Exercise:
Nothing but the records beneath, reproduced exactly, should appear in the answer.

Records contained in a dataset:
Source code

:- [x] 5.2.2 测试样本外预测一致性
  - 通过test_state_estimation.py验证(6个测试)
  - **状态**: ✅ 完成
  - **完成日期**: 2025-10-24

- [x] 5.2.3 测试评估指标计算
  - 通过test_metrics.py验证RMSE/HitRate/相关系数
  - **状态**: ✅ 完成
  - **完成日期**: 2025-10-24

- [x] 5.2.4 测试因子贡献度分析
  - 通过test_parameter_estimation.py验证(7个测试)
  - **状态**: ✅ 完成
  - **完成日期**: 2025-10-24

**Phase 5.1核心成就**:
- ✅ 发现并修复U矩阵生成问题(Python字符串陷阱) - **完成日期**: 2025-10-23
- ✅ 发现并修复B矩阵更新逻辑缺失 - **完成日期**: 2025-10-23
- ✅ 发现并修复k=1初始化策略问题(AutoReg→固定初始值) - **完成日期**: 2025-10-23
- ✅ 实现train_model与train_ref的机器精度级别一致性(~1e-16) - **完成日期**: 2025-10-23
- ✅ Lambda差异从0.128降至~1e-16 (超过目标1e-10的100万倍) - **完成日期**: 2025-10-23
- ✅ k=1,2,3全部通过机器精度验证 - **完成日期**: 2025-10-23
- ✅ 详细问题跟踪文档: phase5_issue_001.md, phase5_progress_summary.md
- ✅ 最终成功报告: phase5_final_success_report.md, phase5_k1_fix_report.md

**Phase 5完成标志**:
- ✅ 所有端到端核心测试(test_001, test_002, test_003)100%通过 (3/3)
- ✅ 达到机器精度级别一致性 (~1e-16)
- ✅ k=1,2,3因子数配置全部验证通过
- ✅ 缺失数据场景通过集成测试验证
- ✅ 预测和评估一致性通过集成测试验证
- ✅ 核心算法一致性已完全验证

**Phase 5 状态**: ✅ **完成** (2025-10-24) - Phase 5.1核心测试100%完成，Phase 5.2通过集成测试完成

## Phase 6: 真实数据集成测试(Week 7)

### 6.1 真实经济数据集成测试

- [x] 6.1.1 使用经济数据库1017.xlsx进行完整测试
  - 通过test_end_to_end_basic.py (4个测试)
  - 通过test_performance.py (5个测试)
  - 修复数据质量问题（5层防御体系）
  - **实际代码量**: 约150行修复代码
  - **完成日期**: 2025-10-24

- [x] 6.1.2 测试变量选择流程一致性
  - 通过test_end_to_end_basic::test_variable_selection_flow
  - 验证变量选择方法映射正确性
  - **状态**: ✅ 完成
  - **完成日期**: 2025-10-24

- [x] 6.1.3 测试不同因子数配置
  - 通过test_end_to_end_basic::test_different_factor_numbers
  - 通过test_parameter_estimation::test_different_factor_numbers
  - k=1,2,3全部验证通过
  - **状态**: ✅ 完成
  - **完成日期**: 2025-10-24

Response below:
Source code

:- [x] 5.2.2 测试样本外预测一致性
  - 通过test_state_estimation.py验证(6个测试)
  - **状态**: ✅ 完成
  - **完成日期**: 2025-10-24

- [x] 5.2.3 测试评估指标计算
  - 通过test_metrics.py验证RMSE/HitRate/相关系数
  - **状态**: ✅ 完成
  - **完成日期**: 2025-10-24

- [x] 5.2.4 测试因子贡献度分析
  - 通过test_parameter_estimation.py验证(7个测试)
  - **状态**: ✅ 完成
  - **完成日期**: 2025-10-24

**Phase 5.1核心成就**:
- ✅ 发现并修复U矩阵生成问题(Python字符串陷阱) - **完成日期**: 2025-10-23
- ✅ 发现并修复B矩阵更新逻辑缺失 - **完成日期**: 2025-10-23
- ✅ 发现并修复k=1初始化策略问题(AutoReg→固定初始值) - **完成日期**: 2025-10-23
- ✅ 实现train_model与train_ref的机器精度级别一致性(~1e-16) - **完成日期**: 2025-10-23
- ✅ Lambda差异从0.128降至~1e-16 (超过目标1e-10的100万倍) - **完成日期**: 2025-10-23
- ✅ k=1,2,3全部通过机器精度验证 - **完成日期**: 2025-10-23
- ✅ 详细问题跟踪文档: phase5_issue_001.md, phase5_progress_summary.md
- ✅ 最终成功报告: phase5_final_success_report.md, phase5_k1_fix_report.md

**Phase 5完成标志**:
- ✅ 所有端到端核心测试(test_001, test_002, test_003)100%通过 (3/3)
- ✅ 达到机器精度级别一致性 (~1e-16)
- ✅ k=1,2,3因子数配置全部验证通过
- ✅ 缺失数据场景通过集成测试验证
- ✅ 预测和评估一致性通过集成测试验证
- ✅ 核心算法一致性已完全验证

**Phase 5 状态**: ✅ **完成** (2025-10-24) - Phase 5.1核心测试100%完成，Phase 5.2通过集成测试完成

## Phase 6: 真实数据集成测试(Week 7)

### 6.1 真实经济数据集成测试

- [x] 6.1.1 使用经济数据库1017.xlsx进行完整测试
  - 通过test_end_to_end_basic.py (4个测试)
  - 通过test_performance.py (5个测试)
  - 修复数据质量问题（5层防御体系）
  - **实际代码量**: 约150行修复代码
  - **完成日期**: 2025-10-24

- [x] 6.1.2 测试变量选择流程一致性
  - 通过test_end_to_end_basic::test_variable_selection_flow
  - 验证变量选择方法映射正确性
  - **状态**: ✅ 完成
  - **完成日期**: 2025-10-24

- [x] 6.1.3 测试不同因子数配置
  - 通过test_end_to_end_basic::test_different_factor_numbers
  - 通过test_parameter_estimation::test_different_factor_numbers
  - k=1,2,3全部验证通过
  - **状态**: ✅ 完成
  - **完成日期**: 2025-10-24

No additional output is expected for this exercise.